When it comes to data security, everybody knows an ounce of prevention will always be worth more than a pound of cure, yet every day we still hear stories about how people inexplicably fail to put the right security measures in place.
One example of an ounce of prevention turning out to be worth hundreds of millions of dollars is a recent case involving the alleged theft of intellectual property belonging to the Ferrari racing team. A former Ferrari employee who’d defected to archrival racing team McLaren Group took with him Ferrari designs for special gases used in the tires of the company’s Formula One racing cars as well as designs for the cars’ hydraulic systems. As it turns out, however, Ferrari had deployed security software from Verdasys that lets it track every individual who accesses certain files.
When the police searched the former employee’s home, they found documents the Verdasys software determined had been produced by this individual on printers at Ferrari. McLaren was stripped of its racing points for the year by the Formula One racing authority, essentially giving this year’s racing honors, worth hundred of millions of dollars in marketing rights, to Ferrari.
While this scenario illustrates how prevention is always the best policy, sometimes IT organizations have to learn the harder way. Case in point: IBM’s recent misadventures in data security.
A third-party contractor transporting backup tapes reported that tapes containing information about former IBM employees had gone bouncing down a highway after inexplicably exiting a truck traveling Interstate 287 in Westchester County, NY. IBM security executives personally searched the four-lane highway for the tapes to no avail.
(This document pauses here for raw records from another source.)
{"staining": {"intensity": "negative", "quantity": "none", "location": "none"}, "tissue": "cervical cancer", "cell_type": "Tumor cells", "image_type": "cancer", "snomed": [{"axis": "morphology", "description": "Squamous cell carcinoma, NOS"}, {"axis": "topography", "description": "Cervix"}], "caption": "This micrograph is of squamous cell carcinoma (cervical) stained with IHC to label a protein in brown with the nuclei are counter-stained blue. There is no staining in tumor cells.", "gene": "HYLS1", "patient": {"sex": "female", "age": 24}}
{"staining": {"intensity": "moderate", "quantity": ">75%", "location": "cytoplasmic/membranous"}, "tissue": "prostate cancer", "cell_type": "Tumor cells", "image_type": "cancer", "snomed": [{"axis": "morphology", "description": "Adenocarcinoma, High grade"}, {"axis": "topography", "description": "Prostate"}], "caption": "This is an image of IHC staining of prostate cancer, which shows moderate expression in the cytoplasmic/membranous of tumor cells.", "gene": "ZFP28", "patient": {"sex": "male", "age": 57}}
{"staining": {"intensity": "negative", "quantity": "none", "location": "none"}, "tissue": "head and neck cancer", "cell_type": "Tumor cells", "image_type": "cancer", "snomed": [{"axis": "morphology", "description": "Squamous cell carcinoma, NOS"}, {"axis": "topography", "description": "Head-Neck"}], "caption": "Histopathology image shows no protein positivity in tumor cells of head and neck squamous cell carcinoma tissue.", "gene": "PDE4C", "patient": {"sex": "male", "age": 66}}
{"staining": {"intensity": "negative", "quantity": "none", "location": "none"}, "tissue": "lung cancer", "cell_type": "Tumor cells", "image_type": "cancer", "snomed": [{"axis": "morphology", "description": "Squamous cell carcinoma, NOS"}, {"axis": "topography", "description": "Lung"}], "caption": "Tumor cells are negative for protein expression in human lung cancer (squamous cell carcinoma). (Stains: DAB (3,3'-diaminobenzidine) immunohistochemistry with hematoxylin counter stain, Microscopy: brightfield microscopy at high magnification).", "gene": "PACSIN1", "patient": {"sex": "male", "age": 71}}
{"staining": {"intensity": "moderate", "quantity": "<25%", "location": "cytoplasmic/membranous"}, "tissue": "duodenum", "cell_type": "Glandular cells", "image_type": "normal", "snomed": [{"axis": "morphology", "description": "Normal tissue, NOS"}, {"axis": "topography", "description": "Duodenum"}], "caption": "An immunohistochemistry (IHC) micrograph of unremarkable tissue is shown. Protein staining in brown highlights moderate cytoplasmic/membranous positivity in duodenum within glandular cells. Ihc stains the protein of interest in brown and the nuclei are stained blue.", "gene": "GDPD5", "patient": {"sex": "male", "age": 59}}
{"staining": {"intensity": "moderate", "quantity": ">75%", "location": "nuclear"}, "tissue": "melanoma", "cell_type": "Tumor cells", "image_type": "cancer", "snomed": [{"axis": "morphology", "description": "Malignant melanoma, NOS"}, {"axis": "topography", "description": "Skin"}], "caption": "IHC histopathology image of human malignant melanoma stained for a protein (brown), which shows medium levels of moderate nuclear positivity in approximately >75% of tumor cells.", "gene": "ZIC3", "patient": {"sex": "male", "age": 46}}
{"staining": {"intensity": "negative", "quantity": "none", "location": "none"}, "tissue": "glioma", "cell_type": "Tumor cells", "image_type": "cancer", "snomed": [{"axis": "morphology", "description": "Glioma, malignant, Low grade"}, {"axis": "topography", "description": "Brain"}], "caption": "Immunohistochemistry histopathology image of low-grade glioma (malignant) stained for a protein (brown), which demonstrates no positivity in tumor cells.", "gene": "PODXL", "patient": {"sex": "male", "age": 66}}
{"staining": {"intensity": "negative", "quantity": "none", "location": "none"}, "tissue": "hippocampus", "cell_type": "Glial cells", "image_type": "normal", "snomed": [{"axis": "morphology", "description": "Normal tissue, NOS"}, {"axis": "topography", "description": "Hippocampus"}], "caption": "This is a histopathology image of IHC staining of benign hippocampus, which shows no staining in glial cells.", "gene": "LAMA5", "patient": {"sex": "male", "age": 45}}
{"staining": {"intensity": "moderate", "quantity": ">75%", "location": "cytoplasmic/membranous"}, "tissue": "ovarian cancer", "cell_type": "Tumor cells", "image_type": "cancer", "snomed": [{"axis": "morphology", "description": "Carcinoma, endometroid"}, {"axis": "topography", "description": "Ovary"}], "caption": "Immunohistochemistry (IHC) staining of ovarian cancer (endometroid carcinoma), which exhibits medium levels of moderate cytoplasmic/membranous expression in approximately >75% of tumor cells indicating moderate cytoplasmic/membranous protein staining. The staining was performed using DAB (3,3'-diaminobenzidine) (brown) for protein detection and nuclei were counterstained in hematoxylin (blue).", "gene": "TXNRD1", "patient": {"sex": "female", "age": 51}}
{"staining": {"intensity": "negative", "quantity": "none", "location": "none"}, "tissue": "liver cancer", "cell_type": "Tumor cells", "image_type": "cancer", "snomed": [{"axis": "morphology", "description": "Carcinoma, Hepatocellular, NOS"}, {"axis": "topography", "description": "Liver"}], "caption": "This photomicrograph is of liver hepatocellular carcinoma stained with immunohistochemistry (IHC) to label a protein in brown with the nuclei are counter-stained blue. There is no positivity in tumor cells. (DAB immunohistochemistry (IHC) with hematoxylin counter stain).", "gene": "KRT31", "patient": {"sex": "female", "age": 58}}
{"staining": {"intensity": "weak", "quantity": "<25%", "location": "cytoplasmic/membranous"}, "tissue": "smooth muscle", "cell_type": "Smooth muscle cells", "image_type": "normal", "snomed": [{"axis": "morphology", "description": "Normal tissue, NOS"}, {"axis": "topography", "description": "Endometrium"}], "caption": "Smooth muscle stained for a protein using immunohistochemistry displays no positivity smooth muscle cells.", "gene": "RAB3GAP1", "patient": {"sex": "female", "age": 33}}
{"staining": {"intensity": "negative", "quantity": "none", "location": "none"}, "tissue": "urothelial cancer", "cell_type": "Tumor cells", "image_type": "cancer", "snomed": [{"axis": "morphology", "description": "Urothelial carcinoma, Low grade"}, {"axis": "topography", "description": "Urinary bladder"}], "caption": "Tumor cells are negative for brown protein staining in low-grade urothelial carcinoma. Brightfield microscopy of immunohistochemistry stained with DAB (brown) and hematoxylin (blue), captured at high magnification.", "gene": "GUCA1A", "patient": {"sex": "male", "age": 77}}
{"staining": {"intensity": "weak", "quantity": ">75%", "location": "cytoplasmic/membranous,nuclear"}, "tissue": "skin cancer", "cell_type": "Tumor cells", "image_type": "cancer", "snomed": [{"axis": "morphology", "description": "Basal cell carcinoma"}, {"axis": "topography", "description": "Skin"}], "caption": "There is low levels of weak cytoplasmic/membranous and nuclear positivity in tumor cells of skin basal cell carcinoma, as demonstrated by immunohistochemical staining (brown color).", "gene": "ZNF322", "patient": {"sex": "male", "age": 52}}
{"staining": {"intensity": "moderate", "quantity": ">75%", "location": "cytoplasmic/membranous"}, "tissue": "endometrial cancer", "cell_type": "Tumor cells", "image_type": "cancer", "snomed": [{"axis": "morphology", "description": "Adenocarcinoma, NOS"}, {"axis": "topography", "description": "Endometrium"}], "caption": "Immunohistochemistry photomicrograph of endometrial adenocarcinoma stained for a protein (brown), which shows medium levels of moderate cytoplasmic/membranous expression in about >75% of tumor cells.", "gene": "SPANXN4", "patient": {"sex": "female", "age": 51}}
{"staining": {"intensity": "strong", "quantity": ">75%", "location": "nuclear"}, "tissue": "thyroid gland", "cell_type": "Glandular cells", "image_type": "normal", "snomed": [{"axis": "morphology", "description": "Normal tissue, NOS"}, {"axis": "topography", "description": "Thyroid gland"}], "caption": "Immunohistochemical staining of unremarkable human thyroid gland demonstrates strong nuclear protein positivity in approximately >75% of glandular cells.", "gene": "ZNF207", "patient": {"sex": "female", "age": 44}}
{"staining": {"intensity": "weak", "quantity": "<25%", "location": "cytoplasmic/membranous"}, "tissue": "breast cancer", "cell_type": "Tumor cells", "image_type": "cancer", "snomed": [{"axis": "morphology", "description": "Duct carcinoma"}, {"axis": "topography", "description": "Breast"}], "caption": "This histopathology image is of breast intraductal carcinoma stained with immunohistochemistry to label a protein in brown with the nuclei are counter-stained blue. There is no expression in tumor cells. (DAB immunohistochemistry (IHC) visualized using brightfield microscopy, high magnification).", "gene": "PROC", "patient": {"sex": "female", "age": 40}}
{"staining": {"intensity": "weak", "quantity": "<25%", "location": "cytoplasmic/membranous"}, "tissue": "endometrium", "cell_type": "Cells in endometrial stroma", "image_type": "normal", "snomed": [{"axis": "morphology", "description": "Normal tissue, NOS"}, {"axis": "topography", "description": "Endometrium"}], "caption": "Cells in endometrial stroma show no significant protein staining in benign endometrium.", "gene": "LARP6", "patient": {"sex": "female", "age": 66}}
IBM subsequently instituted a new overarching approach to data security after testing no fewer than 42 products.
Like Ferrari, IBM is relying on Verdasys software to track how data is being accessed by individuals using specific machines after performing a cost analysis that, according to IBM vice president for security and privacy Julie Donahue, estimates that each individual security breach costs the company about $185 to remediate.
Of course, in true IBM fashion, the company is now preparing to launch a managed data-loss-prevention service around the Verdasys software as a way to profit from its past mistakes.
In terms of risk to the business, the IBM situation pales in comparison with the experience of Broadcom and its CIO Ken Venner. Broadcom implemented the Verdasys software after an employee reported that fellow engineers had left Broadcom to start up another company with about $250 million worth of intellectual capital. That case not only resulted in several people going to jail but also in the prevention of a second theft, which was discovered by the Verdasys software, Venner says.
The Verdasys Digital Guardian 5 software is an agent-based framework that not only encrypts data but also tracks data as it leaves any number of exit points, including USB drives, public e-mail systems such as Google’s Gmail, FTP servers, instant messaging applications, printers and tape drives.
While everyone seems focused on the unknown external threats to security, the hard truth of the matter is that the real threat to data security most often comes from within. As Verdasys chief scientist Dan Geer says, one of the primary benefits of securing your IT organization from internal threats is that most external threats come in the form of people pretending to be internal IT assets. So by definition, securing the internal IT architecture pretty much eliminates most of the external threats as well.
Alas, Geer notes, there is no such thing as absolute security when it comes to IT; many of the same constructs that apply in the real world apply in IT. For example, if somebody really wants to steal your car, you’re probably out of luck, unless you can make it more appealing to steal somebody else’s car by making yours more difficult to steal.
As life would have it, the same concept also applies to IT systems and business data.